Although the nurse licensure compact gives nurses and employers new workplace and staffing options, critics have concerns about the process for achieving those objectives. Chief among them is that individual nursing boards and legislative entities have been left out of the loop not only in formulating compact statutory language to fit state law, but also in other key administrative ways.

Local Input

With decision makers residing elsewhere, Ohio nursing leaders complain that the compact skirts state regulations calling for anyone involved in legislative action regarding the state reside in the state. The pact’s current structure leaves Ohioans powerless to modify the pact’s language so that it addresses their state’s unique culture while honoring its sovereignty. That includes lacking the kind of transparency—e.g., complying with open meetings and records acts—required of all other legislation. “We want to make sure that if we join any compact, Ohio decision makers are at the table contributing to its content,” says Lori Chovanak, MN, APRN-BC, chief operating officer for the Ohio Nurses Association.

Board Role

Even though critics cite the inability to craft or re-craft compact language as a non-starter, they also worry about other long-term effects on the professionals who have to ensure quality patient care. For instance, Minnesota’s nursing leaders aren’t pleased that lawmakers might have to modify existing state law to accommodate a pact they didn’t help create. Yet they’re equally concerned about the state licensing board’s powers, especially regarding licensing and tracking, being usurped overtime. “Knowing which nurses are working in the states and which requirements they’ve met is very important to patient safety,” says Laura Sayles, government affairs specialist for the Minnesota Nurses Association. “But it also matters that by joining the compact, our board’s giving up its rights to do it job.”

Collective Bargaining

Not all nurses belong to unions, but for states that have strong collective bargaining sectors, there is the real fear, say critics, that the multi-state licensing compact could interfere with their efforts to either negotiate the best agreement or even deal with a potential strike. Even though there’s additional concern that a multi-state license compact just opens doors for a mass exit of talent from lower income states to greener pastures, supporters say such hasn’t been the case.

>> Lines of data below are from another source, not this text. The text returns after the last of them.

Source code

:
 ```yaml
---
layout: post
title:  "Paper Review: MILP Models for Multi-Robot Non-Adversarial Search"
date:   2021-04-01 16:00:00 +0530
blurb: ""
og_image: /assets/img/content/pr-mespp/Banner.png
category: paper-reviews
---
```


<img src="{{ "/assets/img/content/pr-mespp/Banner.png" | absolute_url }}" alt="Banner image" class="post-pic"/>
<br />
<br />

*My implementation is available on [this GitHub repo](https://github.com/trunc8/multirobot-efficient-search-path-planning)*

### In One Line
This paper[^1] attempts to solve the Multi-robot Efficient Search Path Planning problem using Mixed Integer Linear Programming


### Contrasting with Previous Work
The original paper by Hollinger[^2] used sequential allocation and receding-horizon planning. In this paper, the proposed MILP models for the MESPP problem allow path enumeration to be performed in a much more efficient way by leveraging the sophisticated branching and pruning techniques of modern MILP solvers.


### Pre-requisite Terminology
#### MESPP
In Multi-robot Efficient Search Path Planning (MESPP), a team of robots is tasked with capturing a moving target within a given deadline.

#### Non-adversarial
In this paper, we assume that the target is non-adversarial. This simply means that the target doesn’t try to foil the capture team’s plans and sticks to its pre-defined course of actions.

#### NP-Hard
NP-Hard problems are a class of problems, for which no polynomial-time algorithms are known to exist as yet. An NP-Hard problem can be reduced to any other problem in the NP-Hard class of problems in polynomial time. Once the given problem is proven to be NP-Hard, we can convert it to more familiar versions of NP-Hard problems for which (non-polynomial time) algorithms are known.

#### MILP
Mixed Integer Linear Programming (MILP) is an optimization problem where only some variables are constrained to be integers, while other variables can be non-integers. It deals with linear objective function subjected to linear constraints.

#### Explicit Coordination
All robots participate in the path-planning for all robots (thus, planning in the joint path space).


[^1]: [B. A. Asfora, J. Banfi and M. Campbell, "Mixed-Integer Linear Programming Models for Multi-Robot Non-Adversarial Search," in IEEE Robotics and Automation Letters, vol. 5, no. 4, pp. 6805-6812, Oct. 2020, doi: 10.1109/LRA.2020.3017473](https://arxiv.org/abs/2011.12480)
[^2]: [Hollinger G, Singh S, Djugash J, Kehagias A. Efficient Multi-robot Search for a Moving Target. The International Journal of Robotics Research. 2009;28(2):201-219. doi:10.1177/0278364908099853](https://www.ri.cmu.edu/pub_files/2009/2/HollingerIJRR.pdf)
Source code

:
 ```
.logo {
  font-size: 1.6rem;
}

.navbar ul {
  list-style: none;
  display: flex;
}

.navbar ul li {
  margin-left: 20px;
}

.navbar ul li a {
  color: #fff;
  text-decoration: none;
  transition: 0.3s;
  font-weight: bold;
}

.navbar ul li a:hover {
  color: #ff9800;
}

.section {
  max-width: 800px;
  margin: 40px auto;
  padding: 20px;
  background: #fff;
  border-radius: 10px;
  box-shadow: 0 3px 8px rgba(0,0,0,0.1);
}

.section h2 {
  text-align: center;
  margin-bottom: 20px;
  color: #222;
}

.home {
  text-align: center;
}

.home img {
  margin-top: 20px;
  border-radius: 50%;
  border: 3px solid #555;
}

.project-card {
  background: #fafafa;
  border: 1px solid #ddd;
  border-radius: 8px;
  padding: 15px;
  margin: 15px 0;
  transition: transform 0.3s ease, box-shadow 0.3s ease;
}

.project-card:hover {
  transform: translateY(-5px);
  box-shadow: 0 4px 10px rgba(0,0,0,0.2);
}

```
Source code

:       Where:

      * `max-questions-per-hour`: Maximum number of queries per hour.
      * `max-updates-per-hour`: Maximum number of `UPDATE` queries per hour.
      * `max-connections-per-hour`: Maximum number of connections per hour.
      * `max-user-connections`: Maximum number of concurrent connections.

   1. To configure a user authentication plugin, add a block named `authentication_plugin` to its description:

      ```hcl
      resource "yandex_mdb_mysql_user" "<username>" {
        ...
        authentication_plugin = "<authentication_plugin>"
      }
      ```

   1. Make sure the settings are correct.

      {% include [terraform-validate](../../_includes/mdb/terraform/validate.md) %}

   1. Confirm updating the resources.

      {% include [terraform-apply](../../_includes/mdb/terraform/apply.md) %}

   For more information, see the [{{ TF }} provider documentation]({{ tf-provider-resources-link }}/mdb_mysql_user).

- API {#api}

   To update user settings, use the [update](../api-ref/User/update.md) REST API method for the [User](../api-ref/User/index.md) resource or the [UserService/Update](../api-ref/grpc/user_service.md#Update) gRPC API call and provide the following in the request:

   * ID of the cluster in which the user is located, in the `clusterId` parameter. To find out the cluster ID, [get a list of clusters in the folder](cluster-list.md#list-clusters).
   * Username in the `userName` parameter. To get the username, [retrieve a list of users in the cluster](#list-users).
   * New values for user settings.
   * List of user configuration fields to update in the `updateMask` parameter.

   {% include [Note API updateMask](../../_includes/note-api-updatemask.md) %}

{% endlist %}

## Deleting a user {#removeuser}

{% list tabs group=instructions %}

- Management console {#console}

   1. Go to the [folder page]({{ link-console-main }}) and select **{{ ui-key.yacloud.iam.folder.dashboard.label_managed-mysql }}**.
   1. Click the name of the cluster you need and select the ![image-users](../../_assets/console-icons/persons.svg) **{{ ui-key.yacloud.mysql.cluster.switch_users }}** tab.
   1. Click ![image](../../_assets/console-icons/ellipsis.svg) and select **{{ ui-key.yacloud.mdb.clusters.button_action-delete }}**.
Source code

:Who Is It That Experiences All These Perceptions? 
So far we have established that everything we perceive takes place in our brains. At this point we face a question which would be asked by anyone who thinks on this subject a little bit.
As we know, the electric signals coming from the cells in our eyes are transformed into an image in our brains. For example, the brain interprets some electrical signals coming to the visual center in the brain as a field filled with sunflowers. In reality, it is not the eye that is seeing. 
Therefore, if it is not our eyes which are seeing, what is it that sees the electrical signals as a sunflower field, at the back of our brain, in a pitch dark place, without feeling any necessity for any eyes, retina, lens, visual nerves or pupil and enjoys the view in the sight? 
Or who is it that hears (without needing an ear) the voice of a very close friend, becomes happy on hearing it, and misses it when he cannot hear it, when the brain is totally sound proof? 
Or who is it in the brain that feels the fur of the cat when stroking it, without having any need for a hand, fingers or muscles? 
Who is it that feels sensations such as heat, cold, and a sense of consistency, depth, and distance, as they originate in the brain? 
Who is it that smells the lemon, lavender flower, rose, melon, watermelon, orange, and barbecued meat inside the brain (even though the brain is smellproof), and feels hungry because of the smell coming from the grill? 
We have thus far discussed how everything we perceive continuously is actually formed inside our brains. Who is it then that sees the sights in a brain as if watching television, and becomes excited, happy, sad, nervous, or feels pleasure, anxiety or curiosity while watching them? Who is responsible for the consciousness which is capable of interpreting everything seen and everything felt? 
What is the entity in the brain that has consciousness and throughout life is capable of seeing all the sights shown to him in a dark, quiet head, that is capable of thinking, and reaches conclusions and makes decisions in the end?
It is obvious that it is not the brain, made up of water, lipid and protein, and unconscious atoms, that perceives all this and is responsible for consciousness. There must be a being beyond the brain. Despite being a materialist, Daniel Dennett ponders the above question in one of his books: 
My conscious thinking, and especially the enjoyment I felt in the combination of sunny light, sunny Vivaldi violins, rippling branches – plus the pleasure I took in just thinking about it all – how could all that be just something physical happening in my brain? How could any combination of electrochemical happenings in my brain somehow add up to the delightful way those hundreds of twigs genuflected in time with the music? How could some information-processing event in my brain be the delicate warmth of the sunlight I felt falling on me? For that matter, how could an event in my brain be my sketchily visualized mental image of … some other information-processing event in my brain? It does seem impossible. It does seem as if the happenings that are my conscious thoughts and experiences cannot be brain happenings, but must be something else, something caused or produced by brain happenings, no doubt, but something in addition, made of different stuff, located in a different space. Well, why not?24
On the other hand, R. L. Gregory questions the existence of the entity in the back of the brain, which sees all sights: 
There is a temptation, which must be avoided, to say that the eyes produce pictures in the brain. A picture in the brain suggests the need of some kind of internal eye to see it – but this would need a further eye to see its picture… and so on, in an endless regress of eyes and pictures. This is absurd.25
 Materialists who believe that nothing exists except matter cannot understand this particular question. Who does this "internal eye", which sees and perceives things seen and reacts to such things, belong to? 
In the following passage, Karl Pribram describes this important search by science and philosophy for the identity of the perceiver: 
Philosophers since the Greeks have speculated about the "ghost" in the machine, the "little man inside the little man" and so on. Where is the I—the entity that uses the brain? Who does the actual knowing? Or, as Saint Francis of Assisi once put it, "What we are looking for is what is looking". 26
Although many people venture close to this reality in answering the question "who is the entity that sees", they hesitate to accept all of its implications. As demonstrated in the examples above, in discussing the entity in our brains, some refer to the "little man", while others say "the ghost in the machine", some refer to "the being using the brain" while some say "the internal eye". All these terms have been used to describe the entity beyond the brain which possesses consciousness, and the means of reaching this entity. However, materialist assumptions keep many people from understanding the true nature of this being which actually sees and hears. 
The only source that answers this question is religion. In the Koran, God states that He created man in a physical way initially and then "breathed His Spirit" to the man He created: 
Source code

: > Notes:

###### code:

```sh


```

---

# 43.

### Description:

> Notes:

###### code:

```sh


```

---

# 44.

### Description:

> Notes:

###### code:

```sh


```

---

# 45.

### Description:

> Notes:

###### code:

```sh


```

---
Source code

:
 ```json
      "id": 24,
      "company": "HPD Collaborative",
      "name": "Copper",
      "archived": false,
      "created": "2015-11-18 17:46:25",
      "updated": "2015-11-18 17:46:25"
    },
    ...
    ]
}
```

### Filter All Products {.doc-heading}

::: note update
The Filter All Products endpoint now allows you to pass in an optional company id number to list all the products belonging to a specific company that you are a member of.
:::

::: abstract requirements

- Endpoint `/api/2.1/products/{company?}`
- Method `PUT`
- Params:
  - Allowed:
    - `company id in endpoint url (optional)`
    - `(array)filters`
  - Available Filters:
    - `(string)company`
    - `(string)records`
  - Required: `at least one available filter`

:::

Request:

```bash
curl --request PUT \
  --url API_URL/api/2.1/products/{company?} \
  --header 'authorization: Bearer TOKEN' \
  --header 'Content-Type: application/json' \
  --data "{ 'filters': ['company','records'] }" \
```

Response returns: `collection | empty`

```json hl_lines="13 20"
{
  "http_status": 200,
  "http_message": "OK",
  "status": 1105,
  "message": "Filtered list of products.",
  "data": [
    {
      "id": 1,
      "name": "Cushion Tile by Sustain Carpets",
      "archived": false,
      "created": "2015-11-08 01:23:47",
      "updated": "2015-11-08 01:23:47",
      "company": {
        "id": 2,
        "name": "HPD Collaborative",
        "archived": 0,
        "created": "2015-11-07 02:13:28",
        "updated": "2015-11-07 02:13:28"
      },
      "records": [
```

Sandra Evans, MAED, RN, executive director of the Idaho Board of Nursing, an original pact member, and chairwoman of Nurse Licensure Compact Administrators, suggests that in the 16 years since the original pact has been in play, there’s been no evidence that the agreement has interfered with existing labor laws, stymied a union’s ability to do what it needs to do in terms of collective bargaining or even facilitated a shift in manpower. “That might be more perception,” says Evans, “than reality.”

That doesn’t mean, however, that nurse leaders aren’t apprehensive. Although patient safety is its ultimate objective, Sayles admits that as a union, MNA also must focus on the compact’s potential effect on labor issues. “Anything that allows employers to move nurses in and out without our knowledge of that movement,” she says, “is going to be of concern to us.”